In order to make a Graph Curve Matroid, we need the following (from some graph $G = (V, E)$):
- The graphic matroid of the graph $G$: $M(G) = (E, \mathcal{I})$
- Its dual $M^* = M^*(G) = (E, \mathcal{I}^*)$, the bond matroid, and its rank function: $\mathit{rank}^*: 2^E \to \mathbb{Z}_+$.


## Dual Matroid
A dual matroid of another matroid is where the bases of the dual matroid are the complements of the original matroid's bases.

## Graphic Matroid
A graphic matroid is a matroid where its bases are the edges that make the maximum spanning trees of the graph $G$.

## Bond Matroid
A bond matroid is a matroid where its independent sets are the edges that when removed, retain the number of connected components of the graph. One thing is important to note about this matroid: from graph theory, we know that unique duals of nonplanar graphs do not exist, meaning it is harder to analyze the graphs by their (nonunique) duals. However, for a graphic matroid, a unique dual **always** exists, which is a nice property. 

## Graphic Curve Matroid
The idea now is to use the bond matroids, but there is one problem: the ground set is based on edges, instead of vertices. We can always make a trivial reduction from edges to vertices by means of incidence, however, some natural reductions exist. One of these is called the Graph Curve Matroids, introduced recently by Alheydis Geiger, Kevin Kühn, and Raluca Vlad.
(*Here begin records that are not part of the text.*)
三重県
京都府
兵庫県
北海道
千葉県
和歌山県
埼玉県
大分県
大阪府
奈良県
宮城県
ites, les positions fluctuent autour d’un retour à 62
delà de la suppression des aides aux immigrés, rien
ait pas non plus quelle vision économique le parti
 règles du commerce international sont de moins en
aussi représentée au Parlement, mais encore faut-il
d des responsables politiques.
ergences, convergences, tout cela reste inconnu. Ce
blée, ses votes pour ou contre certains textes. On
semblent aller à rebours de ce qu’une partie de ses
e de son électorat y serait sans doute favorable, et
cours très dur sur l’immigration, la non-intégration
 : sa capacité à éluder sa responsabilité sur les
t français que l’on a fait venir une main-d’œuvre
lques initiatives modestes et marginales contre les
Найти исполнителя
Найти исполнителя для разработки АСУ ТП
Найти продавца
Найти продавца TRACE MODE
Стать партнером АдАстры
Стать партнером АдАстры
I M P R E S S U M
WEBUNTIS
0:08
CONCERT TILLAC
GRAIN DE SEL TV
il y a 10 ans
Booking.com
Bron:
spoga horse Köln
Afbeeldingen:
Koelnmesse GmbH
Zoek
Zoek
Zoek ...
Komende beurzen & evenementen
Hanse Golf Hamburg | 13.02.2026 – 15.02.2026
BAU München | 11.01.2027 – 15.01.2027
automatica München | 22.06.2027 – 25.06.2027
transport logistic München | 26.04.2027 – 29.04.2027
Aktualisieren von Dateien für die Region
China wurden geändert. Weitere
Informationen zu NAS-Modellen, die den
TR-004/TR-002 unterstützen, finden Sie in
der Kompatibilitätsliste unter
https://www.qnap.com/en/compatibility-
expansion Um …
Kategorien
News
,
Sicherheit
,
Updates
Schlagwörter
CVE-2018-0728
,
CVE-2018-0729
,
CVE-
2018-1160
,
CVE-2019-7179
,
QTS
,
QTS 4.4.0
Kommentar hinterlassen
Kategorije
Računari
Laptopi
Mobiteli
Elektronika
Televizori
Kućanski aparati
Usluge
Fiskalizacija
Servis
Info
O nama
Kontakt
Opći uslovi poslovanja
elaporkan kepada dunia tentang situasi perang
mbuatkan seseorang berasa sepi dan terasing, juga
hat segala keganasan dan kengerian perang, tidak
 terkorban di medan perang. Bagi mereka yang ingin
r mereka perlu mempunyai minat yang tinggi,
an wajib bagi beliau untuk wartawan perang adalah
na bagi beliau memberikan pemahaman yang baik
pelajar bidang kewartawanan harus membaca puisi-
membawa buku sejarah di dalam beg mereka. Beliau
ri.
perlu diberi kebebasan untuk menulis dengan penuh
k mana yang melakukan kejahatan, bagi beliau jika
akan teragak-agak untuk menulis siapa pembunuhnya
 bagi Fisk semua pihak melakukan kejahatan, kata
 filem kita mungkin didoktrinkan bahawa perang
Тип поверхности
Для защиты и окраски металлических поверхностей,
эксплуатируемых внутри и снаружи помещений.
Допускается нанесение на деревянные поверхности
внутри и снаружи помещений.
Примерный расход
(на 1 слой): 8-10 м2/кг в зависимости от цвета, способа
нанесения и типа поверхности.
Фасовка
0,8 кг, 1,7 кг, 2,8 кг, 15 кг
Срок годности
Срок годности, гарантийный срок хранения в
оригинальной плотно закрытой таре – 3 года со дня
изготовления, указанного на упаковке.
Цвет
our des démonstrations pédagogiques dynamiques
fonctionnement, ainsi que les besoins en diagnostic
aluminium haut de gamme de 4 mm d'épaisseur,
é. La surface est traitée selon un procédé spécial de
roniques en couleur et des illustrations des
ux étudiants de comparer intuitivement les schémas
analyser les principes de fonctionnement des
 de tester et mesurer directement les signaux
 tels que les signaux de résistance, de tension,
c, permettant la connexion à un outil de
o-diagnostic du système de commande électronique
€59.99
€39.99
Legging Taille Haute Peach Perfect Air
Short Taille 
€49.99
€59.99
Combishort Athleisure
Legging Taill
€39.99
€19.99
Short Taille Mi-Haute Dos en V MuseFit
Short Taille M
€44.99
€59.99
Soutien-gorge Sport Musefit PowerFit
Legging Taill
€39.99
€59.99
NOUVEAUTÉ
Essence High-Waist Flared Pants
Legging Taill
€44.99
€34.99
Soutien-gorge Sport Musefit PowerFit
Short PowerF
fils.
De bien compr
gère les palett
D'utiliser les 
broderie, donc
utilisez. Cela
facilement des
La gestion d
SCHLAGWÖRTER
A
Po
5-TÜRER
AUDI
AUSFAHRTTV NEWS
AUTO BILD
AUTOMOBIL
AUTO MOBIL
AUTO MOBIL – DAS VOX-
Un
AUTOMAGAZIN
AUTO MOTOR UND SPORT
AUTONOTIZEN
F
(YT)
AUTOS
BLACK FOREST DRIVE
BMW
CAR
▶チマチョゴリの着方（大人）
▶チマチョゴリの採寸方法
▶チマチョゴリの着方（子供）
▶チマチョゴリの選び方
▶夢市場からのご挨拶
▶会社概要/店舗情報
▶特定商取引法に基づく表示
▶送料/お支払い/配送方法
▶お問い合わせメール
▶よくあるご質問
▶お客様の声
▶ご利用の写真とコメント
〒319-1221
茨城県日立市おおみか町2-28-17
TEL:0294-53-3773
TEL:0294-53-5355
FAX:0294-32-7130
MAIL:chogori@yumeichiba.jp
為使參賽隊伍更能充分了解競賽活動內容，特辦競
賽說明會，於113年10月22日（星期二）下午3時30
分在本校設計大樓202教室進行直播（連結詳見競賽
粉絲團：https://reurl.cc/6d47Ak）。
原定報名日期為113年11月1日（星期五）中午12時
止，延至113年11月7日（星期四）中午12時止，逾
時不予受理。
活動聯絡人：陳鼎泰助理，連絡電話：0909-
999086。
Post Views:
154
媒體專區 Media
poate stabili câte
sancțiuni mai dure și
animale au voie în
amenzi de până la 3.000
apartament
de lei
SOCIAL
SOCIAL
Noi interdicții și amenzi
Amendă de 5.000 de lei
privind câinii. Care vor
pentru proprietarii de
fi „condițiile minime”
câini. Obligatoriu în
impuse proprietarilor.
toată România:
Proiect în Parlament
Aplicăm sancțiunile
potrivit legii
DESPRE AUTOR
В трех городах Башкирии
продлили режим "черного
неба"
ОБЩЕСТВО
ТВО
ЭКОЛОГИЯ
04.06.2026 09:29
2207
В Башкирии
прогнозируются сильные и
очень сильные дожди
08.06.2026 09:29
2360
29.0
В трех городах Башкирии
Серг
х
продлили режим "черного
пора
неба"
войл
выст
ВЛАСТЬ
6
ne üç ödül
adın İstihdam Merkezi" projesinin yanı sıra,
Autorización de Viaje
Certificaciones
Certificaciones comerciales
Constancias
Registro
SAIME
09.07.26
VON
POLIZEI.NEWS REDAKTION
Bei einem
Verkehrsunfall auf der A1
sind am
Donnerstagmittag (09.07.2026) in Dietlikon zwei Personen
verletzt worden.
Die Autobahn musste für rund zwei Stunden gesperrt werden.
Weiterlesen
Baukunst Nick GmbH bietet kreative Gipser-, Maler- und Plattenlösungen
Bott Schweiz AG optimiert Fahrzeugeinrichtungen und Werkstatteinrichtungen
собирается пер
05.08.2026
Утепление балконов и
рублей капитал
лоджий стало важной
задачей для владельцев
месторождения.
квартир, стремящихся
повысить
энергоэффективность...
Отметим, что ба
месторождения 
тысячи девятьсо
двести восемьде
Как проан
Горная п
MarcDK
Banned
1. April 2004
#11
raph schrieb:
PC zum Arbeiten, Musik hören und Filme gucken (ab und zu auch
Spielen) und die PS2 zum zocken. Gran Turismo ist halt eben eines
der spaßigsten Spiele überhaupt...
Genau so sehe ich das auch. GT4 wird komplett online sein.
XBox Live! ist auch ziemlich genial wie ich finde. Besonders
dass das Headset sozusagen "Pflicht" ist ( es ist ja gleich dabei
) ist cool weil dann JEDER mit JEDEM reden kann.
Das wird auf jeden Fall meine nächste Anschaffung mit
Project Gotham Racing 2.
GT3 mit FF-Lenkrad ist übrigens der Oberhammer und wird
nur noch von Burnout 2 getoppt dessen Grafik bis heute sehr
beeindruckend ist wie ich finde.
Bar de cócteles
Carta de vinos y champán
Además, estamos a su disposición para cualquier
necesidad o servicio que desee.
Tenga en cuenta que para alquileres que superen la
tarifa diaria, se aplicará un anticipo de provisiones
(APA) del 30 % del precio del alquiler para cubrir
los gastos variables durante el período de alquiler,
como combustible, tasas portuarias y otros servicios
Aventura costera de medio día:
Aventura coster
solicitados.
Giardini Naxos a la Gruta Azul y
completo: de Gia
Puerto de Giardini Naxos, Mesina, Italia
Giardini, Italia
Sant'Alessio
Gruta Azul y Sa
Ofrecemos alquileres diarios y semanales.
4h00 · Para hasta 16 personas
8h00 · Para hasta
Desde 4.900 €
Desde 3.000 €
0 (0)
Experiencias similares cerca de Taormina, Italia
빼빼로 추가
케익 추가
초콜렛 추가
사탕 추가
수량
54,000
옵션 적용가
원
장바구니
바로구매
For the Graph Curve Matroids $M_g = (V, \mathcal{I})$, if $A \subseteq V$:
- If $A$ is a cycle, then $A$ is dependent in $M_g$.
- If $A$ is acyclic, it is dependent if its removal connects G. It is independent if its removal retains the connectedness.

The above was shown in [1].

Moreover, $A \subseteq V$ is a circuit in $M_g$ if $A$ is a cycle or $A$ is acyclic and its disconnection increases the number of connected components by $1$. In the example of the lifting below, we can see the circuits of $M_g$ are precisely the 3 clusters of nodes.

[1] Geiger, Alheydis, Kevin Kuehn, and Raluca Vlad. "Graph Curve Matroids." arXiv preprint arXiv:2311.08332 (2023). https://arxiv.org/abs/2311.08332.

In [None]:
# Define transformation type and id
transform_type = "liftings"
# If the transform is a topological lifting, it should include both the type of the lifting and the identifier
transform_id = "graph2combinatorial/curve_lifting"

# Read yaml file
transform_config = {
    "lifting": load_transform_config(transform_type, transform_id)
    # other transforms (e.g. data manipulations, feature liftings) can be added here
}

## Loading the Dataset: Manual

In [None]:
dataset_name = "manual_dataset"
dataset_config = load_dataset_config(dataset_name)
loader = GraphLoader(dataset_config)

In [None]:
dataset = loader.load()
describe_data(dataset)

We than apply the transform via our `PreProcesor`:

In [None]:
lifted_dataset = PreProcessor(dataset, transform_config, loader.data_dir)
describe_data(lifted_dataset)

By the authors' own admission, graphs that are not trivalent ($\forall v \in V, \mathit{deg}(v) >= 3$) are not interesting. [1]
Therefore, using trivalent, 2-connected graphs are better.

One limitation is that the graphic curve matroid is hard to compute, it requires checking every subset of a possible candidate set to make the graphic curve matroid. Not to mention that creating the graphic and cographic matroids are also expensive as well.

## Create and Run a Combinatorial NN Model

In this section a simple model is created to test that the used lifting works as intended. In this case the model uses the `adjacency_0`, `adjacency_1`, `adjacency_2`, `incidence_1`, `incidence_2` so the lifting should make sure to add them to the data.

In [None]:
from modules.models.combinatorial.hmc import HMCModel

model_type = "combinatorial"
model_id = "hmc"
model_config = load_model_config(model_type, model_id)

model = HMCModel(model_config, dataset_config)

In [None]:
y_hat = model(lifted_dataset.get(0))

If everything is correct the cell above should execute without errors.